**Given passage:**
The Palestine government's media office in the Gaza Strip said on Wednesday that at least 20,000 people have been killed in the Palestinian territory since the war with Israel began.
The statement highlighted that the deceased included around 8,000 children and 6,200 women.
According to Gaza's health ministry, at least 12 people were killed and others were injured in a series of air strikes in Rafah, near the Egyptian border, on Wednesday.
More than ten airstrikes struck multiple residences along the border, according to AFP sources.
"Twelve martyrs and dozens of wounded, including women and children, were recovered from under the rubble when a house and a mosque were targeted hundreds of meters from a Kuwaiti hospital," the Ministry of Health stated in a statement.
A towering cloud of smoke and a blaze of flames rose amid powerful explosions that shook the border area, according to AFP camera footage.
According to Al Jazeera, Australian Defence Minister Richard Marles said he would send "up to six additional" troops to the Red Sea as part of the US-led Prosperity Guardian operation.
"The Australian Government continues to work with the United States and other partners in support of the international rules-based order in the Middle East and surrounding region," the Australian defense minister wrote on X.
Australia was not officially identified as one of the ten nations that would join the force, which will perform combined patrols in the Red Sea and the Gulf of Aden in response to Houthi attacks on maritime lanes.
Bahrain, Canada, France, Italy, the Netherlands, Norway, the Seychelles, Spain, the United Kingdom, and the United States were the first ten nations.

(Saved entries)
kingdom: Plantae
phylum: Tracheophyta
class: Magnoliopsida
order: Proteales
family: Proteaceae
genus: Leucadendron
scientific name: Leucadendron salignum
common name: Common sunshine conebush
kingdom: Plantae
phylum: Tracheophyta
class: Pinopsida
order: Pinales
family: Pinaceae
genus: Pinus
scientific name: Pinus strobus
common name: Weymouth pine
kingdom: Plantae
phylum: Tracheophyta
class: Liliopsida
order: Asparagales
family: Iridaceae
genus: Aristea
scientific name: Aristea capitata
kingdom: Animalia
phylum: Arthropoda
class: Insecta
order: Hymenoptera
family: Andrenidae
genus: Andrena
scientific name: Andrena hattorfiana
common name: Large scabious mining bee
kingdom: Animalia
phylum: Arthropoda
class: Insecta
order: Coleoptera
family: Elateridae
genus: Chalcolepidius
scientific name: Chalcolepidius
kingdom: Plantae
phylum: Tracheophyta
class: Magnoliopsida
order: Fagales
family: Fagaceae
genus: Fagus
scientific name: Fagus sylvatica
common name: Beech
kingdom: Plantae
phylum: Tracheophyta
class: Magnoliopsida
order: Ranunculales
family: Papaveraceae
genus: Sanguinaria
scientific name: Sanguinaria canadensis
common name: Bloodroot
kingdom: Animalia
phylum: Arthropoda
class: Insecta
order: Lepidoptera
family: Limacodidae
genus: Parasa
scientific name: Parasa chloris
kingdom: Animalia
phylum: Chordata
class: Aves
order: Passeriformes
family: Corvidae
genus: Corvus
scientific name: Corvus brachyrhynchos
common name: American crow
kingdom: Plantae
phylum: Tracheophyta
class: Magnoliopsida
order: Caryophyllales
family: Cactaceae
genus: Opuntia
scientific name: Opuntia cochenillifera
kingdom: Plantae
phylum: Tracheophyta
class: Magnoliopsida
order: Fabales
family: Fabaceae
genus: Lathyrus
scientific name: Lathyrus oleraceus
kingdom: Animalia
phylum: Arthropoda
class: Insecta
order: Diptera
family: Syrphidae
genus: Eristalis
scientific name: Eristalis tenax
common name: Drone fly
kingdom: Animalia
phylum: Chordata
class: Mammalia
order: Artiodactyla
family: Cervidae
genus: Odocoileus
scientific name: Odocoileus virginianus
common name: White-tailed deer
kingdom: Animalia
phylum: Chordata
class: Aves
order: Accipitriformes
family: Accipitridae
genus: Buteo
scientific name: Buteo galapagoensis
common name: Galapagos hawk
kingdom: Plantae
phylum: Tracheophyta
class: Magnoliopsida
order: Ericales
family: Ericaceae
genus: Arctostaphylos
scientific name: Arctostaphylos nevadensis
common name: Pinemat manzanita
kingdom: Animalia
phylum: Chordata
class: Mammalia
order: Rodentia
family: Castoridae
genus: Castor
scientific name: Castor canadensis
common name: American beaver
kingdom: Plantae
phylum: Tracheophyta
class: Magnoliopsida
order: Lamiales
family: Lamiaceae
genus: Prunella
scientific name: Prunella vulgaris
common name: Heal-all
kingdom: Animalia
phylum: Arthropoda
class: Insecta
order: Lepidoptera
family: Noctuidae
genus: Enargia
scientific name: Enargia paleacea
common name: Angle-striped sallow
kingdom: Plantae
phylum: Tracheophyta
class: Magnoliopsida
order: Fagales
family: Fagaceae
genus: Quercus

**Exercise tasks:**
1. According to the news report, about how many children were among those killed?
2. Repeat the part of the news report that opens with the words containing "A towering cloud" and closes with "Prosperity Guardian operation.".
3. State whether each statement agrees with the news report, answering yes or no and quoting the words that decide it: (a) Australia was officially identified as one of the ten nations joining the force. (b) The air strikes on Wednesday hit Rafah, near the Egyptian border. (c) Richard Marles posted his remarks about working with the United States on X.

**Outputs for the tasks:**
1. Around 8,000 children.

2.
A towering cloud of smoke and a blaze of flames rose amid powerful explosions that shook the border area, according to AFP camera footage.
According to Al Jazeera, Australian Defence Minister Richard Marles said he would send "up to six additional" troops to the Red Sea as part of the US-led Prosperity Guardian operation.

3.
(a) No: "Australia was not officially identified as one of the ten nations that would join the force"
(b) Yes: "a series of air strikes in Rafah, near the Egyptian border, on Wednesday"
(c) Yes: "the Australian defense minister wrote on X"